愛知県労働組合総連合(愛労連)は4日名古屋市内で、最低賃金(最賃)生活体験報告会を開きました。愛知県の最低賃金は時給780円。1日8時間、22日間働いて得られる13万7280円から所得税と社会保険料の合計2万5160円を差し引いた11万2120円でどんな生活になるのか実際に体験する取り組みです。
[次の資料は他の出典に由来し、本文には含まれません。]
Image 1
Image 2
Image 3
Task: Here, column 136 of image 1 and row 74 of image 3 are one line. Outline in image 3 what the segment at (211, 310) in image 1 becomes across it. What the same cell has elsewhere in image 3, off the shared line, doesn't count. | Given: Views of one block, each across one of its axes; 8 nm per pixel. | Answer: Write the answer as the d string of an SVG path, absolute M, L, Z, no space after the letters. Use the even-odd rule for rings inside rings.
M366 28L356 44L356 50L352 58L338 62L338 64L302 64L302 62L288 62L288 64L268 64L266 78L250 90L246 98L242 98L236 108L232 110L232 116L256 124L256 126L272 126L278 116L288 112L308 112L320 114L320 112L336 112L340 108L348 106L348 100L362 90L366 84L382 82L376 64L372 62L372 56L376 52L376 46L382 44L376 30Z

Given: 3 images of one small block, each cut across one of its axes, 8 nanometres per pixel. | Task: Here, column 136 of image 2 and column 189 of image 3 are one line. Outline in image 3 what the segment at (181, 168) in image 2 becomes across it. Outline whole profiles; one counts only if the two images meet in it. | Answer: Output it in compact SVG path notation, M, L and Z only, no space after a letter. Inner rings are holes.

体験した52人の組合員のうち、収支が黒字になったのは6人にすぎませんでした。
報告会では、「結婚や子育てなど長期的な人生設計はできない」「朝はおにぎり、昼はご飯に安売りレトルト食品。飲み会はお断り。職場の人間関係がなくなる」「野菜は家庭菜園で作ったものを食べ、スーパーの見切り品を購入しても無理」「風邪をひいたが医者にかかるのは難しい」「新聞代、電話代、テレビ受信料などがかさみ、破たんした」などきびしい発言が相次ぎました。
愛労連の吉良多喜夫事務局長は「昨年は最低賃金の引き上げを求める1万数千人分の署名を集め、愛知労働局や県最賃審議会に提出したことが力になり、愛知県は引き上げ幅が全国一大きかった」と述べました。
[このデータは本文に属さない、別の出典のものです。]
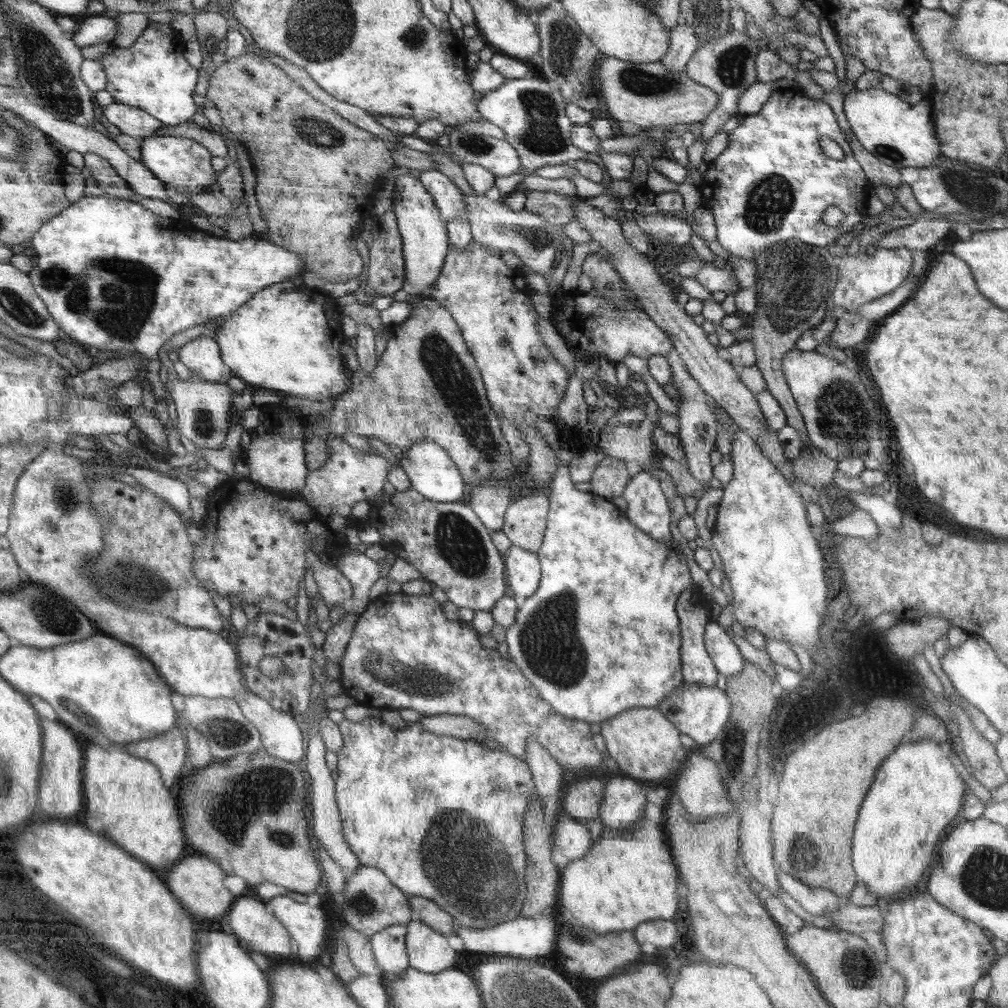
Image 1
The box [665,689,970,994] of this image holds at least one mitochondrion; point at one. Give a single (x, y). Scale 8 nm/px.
(858, 970)

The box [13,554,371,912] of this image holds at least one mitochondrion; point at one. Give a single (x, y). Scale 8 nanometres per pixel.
(250, 793)

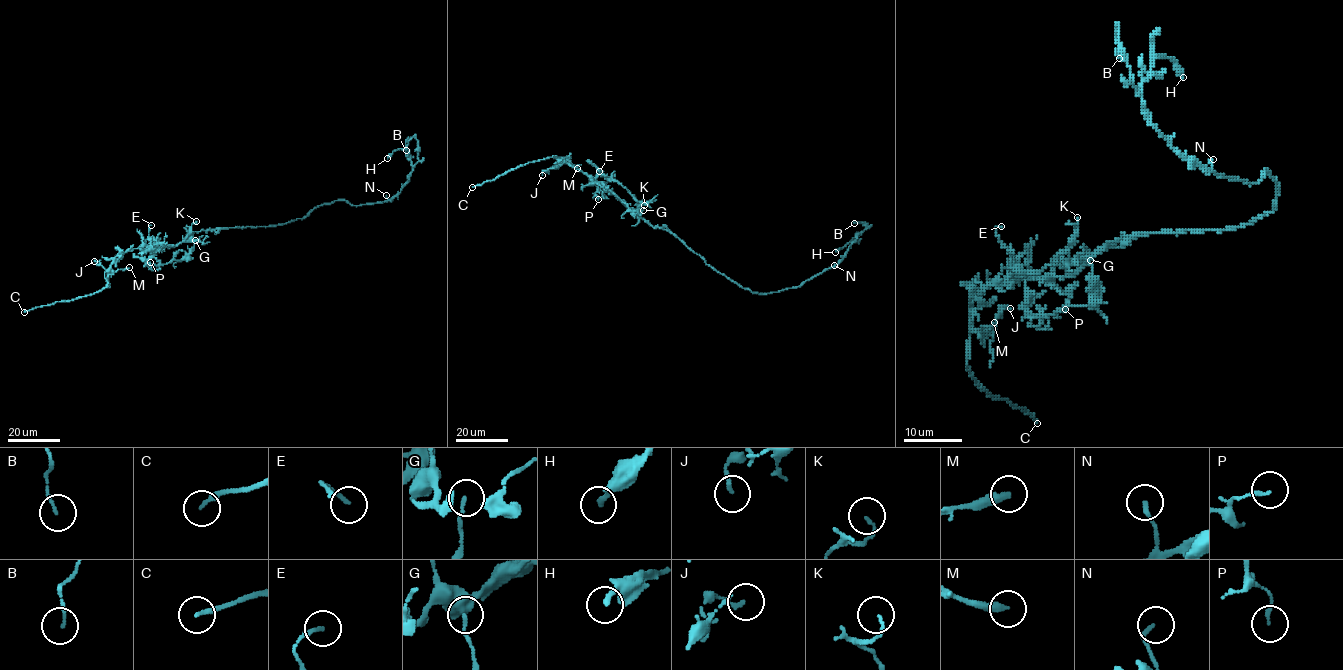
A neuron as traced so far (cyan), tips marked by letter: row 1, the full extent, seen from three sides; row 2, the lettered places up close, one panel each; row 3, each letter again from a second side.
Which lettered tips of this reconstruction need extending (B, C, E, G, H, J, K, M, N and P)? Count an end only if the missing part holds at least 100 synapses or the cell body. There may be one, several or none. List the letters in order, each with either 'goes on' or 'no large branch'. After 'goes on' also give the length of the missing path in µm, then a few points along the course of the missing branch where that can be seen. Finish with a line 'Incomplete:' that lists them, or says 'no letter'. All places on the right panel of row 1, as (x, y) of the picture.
B: no large branch
C: goes on; about 6 µm are missing; missing branch runs (1037, 423), (1045, 436)
E: no large branch
G: no large branch
H: no large branch
J: no large branch
K: no large branch
M: no large branch
N: no large branch
P: no large branch
Incomplete: C

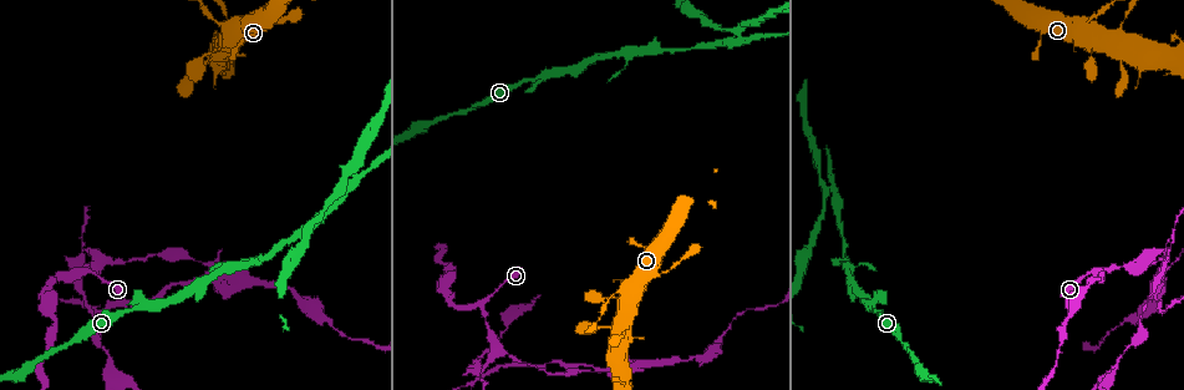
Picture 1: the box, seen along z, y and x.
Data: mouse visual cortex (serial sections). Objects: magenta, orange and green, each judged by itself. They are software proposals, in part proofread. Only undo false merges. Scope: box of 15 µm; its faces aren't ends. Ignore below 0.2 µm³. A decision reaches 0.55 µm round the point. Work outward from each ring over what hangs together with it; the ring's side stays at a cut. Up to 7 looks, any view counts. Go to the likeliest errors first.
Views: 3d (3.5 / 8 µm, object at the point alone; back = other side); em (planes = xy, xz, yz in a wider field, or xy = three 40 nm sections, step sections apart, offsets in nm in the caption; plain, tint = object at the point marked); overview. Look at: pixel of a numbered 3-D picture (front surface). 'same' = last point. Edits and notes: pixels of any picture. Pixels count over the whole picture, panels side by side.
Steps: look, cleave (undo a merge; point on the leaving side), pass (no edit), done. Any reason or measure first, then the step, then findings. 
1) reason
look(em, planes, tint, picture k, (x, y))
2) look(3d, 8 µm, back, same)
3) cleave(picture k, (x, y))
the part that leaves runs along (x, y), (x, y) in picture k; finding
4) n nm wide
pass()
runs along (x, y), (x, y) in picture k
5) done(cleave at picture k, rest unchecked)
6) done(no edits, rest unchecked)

報告会に先立って行った宣伝(写真)では、若い女性たちが「780円じゃ安いよね。1000円になったら絶対いいよね」と署名に応じました。
県最賃審議会は、8月ごろの中央最賃審議会の答申を受け、改定額を決定します。
愛労連と自治労連愛知県本部などは5月に最賃引き上げや公契約条例の制定を県や市町村に要請する「春の自治体キャラバン」を行います。